▶ _EXERCISE OBJECTIVE_
Transcribe the listing that follows exactly, from its first line to its last.
++++++++++
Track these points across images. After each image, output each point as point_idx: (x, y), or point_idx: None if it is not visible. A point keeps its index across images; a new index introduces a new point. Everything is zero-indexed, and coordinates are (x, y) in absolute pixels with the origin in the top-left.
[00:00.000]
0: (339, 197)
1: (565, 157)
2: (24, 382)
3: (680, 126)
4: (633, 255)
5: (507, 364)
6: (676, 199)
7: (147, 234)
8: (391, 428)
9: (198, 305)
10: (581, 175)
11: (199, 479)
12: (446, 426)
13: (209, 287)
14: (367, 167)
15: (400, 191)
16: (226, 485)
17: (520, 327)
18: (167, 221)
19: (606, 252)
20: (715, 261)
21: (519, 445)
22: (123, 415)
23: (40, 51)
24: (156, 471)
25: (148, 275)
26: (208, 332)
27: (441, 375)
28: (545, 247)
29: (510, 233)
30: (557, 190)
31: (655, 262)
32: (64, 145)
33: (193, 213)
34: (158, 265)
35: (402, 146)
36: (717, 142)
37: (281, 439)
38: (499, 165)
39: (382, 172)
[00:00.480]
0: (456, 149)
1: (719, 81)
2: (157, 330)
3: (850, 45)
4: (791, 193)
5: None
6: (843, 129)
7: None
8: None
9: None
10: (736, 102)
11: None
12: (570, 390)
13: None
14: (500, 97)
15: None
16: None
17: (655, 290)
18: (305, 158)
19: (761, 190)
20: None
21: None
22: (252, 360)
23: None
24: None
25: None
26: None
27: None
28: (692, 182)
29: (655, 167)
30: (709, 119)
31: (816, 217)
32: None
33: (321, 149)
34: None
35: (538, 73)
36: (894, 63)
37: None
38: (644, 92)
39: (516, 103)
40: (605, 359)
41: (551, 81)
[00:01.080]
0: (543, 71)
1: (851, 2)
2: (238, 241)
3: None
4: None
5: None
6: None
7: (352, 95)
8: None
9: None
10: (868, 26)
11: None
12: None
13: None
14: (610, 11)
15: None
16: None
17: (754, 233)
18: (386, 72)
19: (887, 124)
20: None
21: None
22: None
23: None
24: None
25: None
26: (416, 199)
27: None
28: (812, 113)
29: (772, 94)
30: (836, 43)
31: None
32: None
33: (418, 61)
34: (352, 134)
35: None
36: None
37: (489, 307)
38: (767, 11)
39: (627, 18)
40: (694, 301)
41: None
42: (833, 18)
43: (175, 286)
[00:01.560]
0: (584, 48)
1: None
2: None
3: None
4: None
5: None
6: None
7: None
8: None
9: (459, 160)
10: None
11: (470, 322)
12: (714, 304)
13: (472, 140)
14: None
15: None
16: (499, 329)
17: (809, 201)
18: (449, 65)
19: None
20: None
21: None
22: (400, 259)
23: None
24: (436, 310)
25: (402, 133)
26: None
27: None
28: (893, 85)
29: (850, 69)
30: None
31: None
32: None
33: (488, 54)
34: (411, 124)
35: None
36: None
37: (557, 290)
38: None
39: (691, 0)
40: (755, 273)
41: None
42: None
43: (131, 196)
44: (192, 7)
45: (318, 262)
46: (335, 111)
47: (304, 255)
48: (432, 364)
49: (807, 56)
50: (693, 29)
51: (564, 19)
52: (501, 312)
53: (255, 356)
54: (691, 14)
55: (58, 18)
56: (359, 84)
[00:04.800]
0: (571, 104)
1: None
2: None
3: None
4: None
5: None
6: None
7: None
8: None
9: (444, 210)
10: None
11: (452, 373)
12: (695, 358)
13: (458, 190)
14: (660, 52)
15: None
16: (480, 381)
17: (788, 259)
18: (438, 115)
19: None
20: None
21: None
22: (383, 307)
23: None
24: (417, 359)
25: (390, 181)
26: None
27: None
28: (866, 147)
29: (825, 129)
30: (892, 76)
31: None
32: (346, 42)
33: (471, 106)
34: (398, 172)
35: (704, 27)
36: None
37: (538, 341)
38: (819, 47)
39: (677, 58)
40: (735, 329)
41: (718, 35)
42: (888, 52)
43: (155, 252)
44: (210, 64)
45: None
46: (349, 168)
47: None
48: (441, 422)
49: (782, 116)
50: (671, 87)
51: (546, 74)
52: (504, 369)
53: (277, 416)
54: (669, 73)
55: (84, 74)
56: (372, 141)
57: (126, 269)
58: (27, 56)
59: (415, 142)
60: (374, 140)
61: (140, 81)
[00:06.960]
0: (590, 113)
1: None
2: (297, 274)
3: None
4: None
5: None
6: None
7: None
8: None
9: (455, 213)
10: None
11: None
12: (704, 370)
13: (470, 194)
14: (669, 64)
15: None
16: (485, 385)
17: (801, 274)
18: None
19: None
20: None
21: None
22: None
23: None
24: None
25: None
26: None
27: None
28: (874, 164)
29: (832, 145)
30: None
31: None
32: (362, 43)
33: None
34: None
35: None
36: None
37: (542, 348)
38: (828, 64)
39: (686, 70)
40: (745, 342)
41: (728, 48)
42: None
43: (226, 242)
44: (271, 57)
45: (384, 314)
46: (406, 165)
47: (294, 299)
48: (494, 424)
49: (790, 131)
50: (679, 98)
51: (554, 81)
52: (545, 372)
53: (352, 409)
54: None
++++++++++
▶ _OUTPUT_
Track these points across images. After each image, output each point as point_idx: (x, y), or point_idx: None if it is not visible. A point keeps its index across images; a new index introduces a new point. Everything is zero-indexed, and coordinates are (x, y) in absolute pixels with the origin in the top-left.
[00:00.000]
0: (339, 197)
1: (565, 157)
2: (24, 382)
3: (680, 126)
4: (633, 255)
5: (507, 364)
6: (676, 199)
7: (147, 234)
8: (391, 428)
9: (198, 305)
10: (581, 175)
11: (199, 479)
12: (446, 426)
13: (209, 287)
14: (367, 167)
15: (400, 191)
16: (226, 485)
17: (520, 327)
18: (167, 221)
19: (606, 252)
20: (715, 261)
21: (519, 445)
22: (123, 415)
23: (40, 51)
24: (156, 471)
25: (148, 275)
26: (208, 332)
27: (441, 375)
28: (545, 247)
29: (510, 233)
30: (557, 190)
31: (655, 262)
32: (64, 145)
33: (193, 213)
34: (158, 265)
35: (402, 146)
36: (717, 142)
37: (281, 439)
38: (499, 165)
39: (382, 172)
[00:00.480]
0: (456, 149)
1: (719, 81)
2: (157, 330)
3: (850, 45)
4: (791, 193)
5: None
6: (843, 129)
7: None
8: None
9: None
10: (736, 102)
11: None
12: (570, 390)
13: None
14: (500, 97)
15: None
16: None
17: (655, 290)
18: (305, 158)
19: (761, 190)
20: None
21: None
22: (252, 360)
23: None
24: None
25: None
26: None
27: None
28: (692, 182)
29: (655, 167)
30: (709, 119)
31: (816, 217)
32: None
33: (321, 149)
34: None
35: (538, 73)
36: (894, 63)
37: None
38: (644, 92)
39: (516, 103)
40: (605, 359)
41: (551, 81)
[00:01.080]
0: (543, 71)
1: (851, 2)
2: (238, 241)
3: None
4: None
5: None
6: None
7: (352, 95)
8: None
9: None
10: (868, 26)
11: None
12: None
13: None
14: (610, 11)
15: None
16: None
17: (754, 233)
18: (386, 72)
19: (887, 124)
20: None
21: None
22: None
23: None
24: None
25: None
26: (416, 199)
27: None
28: (812, 113)
29: (772, 94)
30: (836, 43)
31: None
32: None
33: (418, 61)
34: (352, 134)
35: None
36: None
37: (489, 307)
38: (767, 11)
39: (627, 18)
40: (694, 301)
41: None
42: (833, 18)
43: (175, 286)
[00:01.560]
0: (584, 48)
1: None
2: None
3: None
4: None
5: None
6: None
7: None
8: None
9: (459, 160)
10: None
11: (470, 322)
12: (714, 304)
13: (472, 140)
14: None
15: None
16: (499, 329)
17: (809, 201)
18: (449, 65)
19: None
20: None
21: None
22: (400, 259)
23: None
24: (436, 310)
25: (402, 133)
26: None
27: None
28: (893, 85)
29: (850, 69)
30: None
31: None
32: None
33: (488, 54)
34: (411, 124)
35: None
36: None
37: (557, 290)
38: None
39: (691, 0)
40: (755, 273)
41: None
42: None
43: (131, 196)
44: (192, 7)
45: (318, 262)
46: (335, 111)
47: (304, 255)
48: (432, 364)
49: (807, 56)
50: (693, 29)
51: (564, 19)
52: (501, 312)
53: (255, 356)
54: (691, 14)
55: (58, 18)
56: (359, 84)
[00:04.800]
0: (571, 104)
1: None
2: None
3: None
4: None
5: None
6: None
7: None
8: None
9: (444, 210)
10: None
11: (452, 373)
12: (695, 358)
13: (458, 190)
14: (660, 52)
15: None
16: (480, 381)
17: (788, 259)
18: (438, 115)
19: None
20: None
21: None
22: (383, 307)
23: None
24: (417, 359)
25: (390, 181)
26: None
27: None
28: (866, 147)
29: (825, 129)
30: (892, 76)
31: None
32: (346, 42)
33: (471, 106)
34: (398, 172)
35: (704, 27)
36: None
37: (538, 341)
38: (819, 47)
39: (677, 58)
40: (735, 329)
41: (718, 35)
42: (888, 52)
43: (155, 252)
44: (210, 64)
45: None
46: (349, 168)
47: None
48: (441, 422)
49: (782, 116)
50: (671, 87)
51: (546, 74)
52: (504, 369)
53: (277, 416)
54: (669, 73)
55: (84, 74)
56: (372, 141)
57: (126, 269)
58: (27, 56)
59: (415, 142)
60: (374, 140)
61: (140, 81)
[00:06.960]
0: (590, 113)
1: None
2: (297, 274)
3: None
4: None
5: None
6: None
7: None
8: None
9: (455, 213)
10: None
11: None
12: (704, 370)
13: (470, 194)
14: (669, 64)
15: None
16: (485, 385)
17: (801, 274)
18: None
19: None
20: None
21: None
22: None
23: None
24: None
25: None
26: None
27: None
28: (874, 164)
29: (832, 145)
30: None
31: None
32: (362, 43)
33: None
34: None
35: None
36: None
37: (542, 348)
38: (828, 64)
39: (686, 70)
40: (745, 342)
41: (728, 48)
42: None
43: (226, 242)
44: (271, 57)
45: (384, 314)
46: (406, 165)
47: (294, 299)
48: (494, 424)
49: (790, 131)
50: (679, 98)
51: (554, 81)
52: (545, 372)
53: (352, 409)
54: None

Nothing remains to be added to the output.